Maybe he'd lost his mind, she thought unhappily. That thought took hold, and Kate considered it seriously. It was definitely possible. The hunger and pain caused by his lack of blood could have pushed him over the edge. He might now be a raving lunatic, she thought. So she told him so.
"You're insane," she muttered in the silence that followed his knock. "The bloodlust has driven you over the edge. You—"
She snapped her mouth closed as the side door opened. Kate was so surprised she merely stood and gaped as a man appeared. Sandy-haired and about her age, he wore a lab coat and a questioning expression as if it were only slightly out of the ordinary for people to be knocking at the side door after hours.
Kate hadn't really expected anyone to answer but, if she had, the last person she would've expected was one of the blood-bank workers. They should all be at home, shouldn't they? She'd expected a security guard, or maybe a member of a cleaning crew.
Her thoughts were distracted when the fellow seemed to notice their ski masks. She was pretty sure that was the cause of the sudden panic on the man's face. When he started to close the door, Kate glanced at Lucern and gave him a nudge. Apparently, she needn't have bothered. In the next moment, the man halted. Lucern was already working to control his mind.
There was silence as Lucern merely stared at the man, whose face slowly became blank. Lucern asked pleasantly, "Are you alone?"
"Yes." The blood-bank worker's voice was dull, almost sounded drugged.
"Are their security cameras here?" Lucern asked.
Kate felt justified in having insisted on the ski masks when the man said yes. Lucern, though, looked less than pleased. She supposed he'd hoped to take his mask off.
"Would you be so good as to show us to your supply of blood?" Lucern asked next. Kate rolled her eyes at his Old-World courtesy. It seemed the man did everything that way. Even break-and-enter.
When the blood-bank worker turned and started up the hall, Lucern glanced at Kate. "Wait here. I'll return directly."
"Yeah, right," was her answer. She hefted her bag over her shoulder and followed him inside. This had been her idea; she'd be damned if she was going to wait out in an alley, wringing her hands like some wimpy heroine in a novel.
Lucern glared at her. She glared back. Moving to follow the man in the lab coat, she left Luc to fall into step behind her.

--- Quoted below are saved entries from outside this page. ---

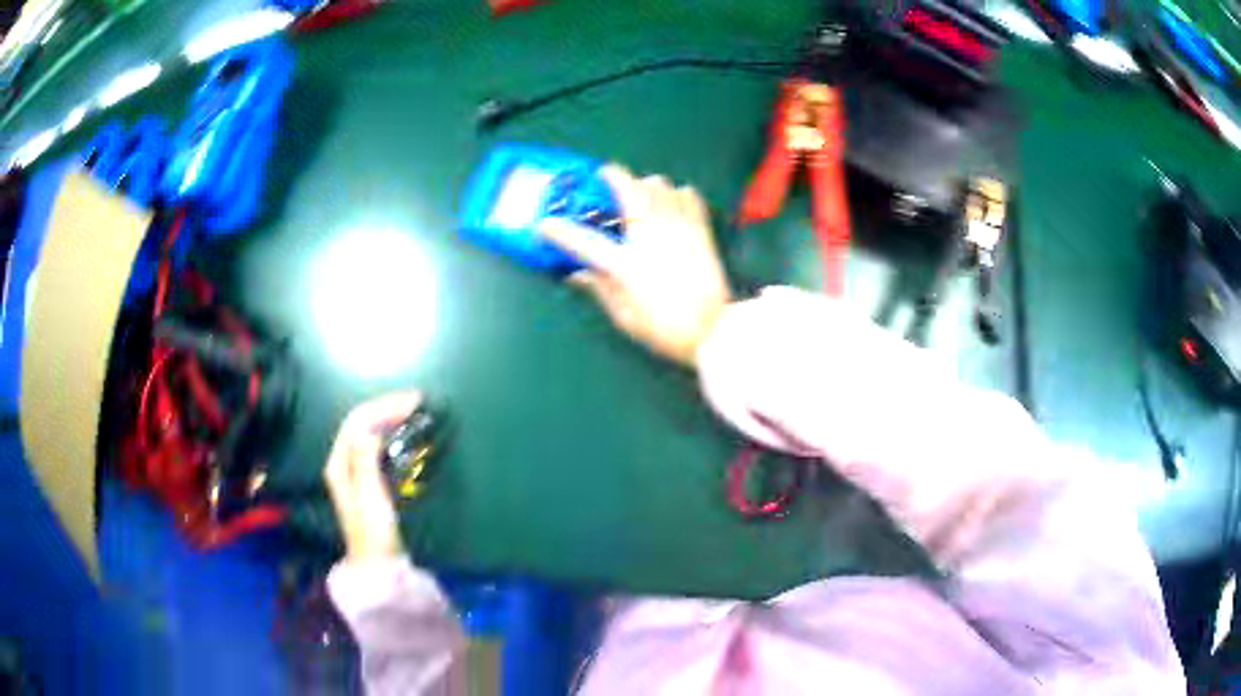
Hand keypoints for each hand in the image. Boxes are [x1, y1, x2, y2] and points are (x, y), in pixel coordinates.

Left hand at [323, 392, 420, 562]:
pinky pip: (377, 446)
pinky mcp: (368, 480)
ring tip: (413, 411)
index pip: (358, 421)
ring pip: (369, 433)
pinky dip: (390, 434)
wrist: (378, 563)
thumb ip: (365, 459)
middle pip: (362, 424)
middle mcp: (343, 461)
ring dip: (389, 418)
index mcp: (339, 462)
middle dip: (387, 408)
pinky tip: (404, 433)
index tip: (412, 402)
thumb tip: (370, 430)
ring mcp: (355, 470)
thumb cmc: (373, 529)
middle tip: (417, 401)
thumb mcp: (369, 494)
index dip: (383, 407)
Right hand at [539, 166, 731, 367]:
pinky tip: (672, 202)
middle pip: (629, 190)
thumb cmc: (665, 329)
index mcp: (626, 264)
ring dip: (645, 184)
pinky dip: (677, 193)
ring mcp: (678, 229)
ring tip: (640, 192)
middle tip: (604, 175)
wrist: (713, 331)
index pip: (584, 242)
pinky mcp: (700, 231)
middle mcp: (650, 237)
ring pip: (660, 186)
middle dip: (613, 176)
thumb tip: (577, 274)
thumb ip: (600, 289)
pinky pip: (689, 197)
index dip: (559, 231)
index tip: (544, 224)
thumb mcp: (624, 317)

She glanced around nervously as they walked up the hall. The blood bank was as silent as a tomb. Not a happy thought, she decided, but it brought to mind coffins and she wondered about them. Obviously, Lucern didn't need to sleep in one. While he had reinforced the darkness in his hotel room by hanging a blanket over the curtains, he wasn't sleeping in a coffin. She supposed that was something else Stoker had got wrong. But, then, according to Lucern, he didn't need a coffin because he wasn't dead. He was just old.
Kate was scowling as she, Luc and their guide entered a room with metal and glass refrigerators around it. Luc was very old. She usually preferred to date men her own age. Lucern did not fit in that category. She could safely say he was the oldest man she'd ever dated. Maybe he was the oldest man anyone had ever dated.
She paused just inside the door and merely watched as Lucern walked past her to one of the refrigerators. He opened its door, revealing neat rows of the red liquid he so needed.
Kate peered curiously at the man in the lab coat. He looked completely out of it, a zombie at Lucern's mercy, and she felt a moment's gratitude that she had a strong mind. If not, Luc could have put the whammy on her and gotten her to do anything he wanted. Which was a scary thought.
She turned her attention back to Lucern, then watched with interest as he selected a bag and poked his teeth into it. The procedure was pretty clean. He was apparently able to suck the blood directly up through his teeth like through straws, because he just stood there, teeth inserted as the blood drained away. It was relatively quick. Still, Kate found herself glancing nervously up the hall as she waited for him to finish.
Lucern went through eight bags that way, one right after the other. When he had finished with the last, he started to close the refrigerator door. Kate rushed forward and stopped him.
"What are you doing?" he asked as she opened her backpack. She began shoving bags in.
"Getting some to go. You'll need more tomorrow," she pointed out. "And I don't want to go through this again."
Lucern nodded. "Take the empty bags, too," he instructed. Then he moved to the blood-bank worker, murmuring something she couldn't hear.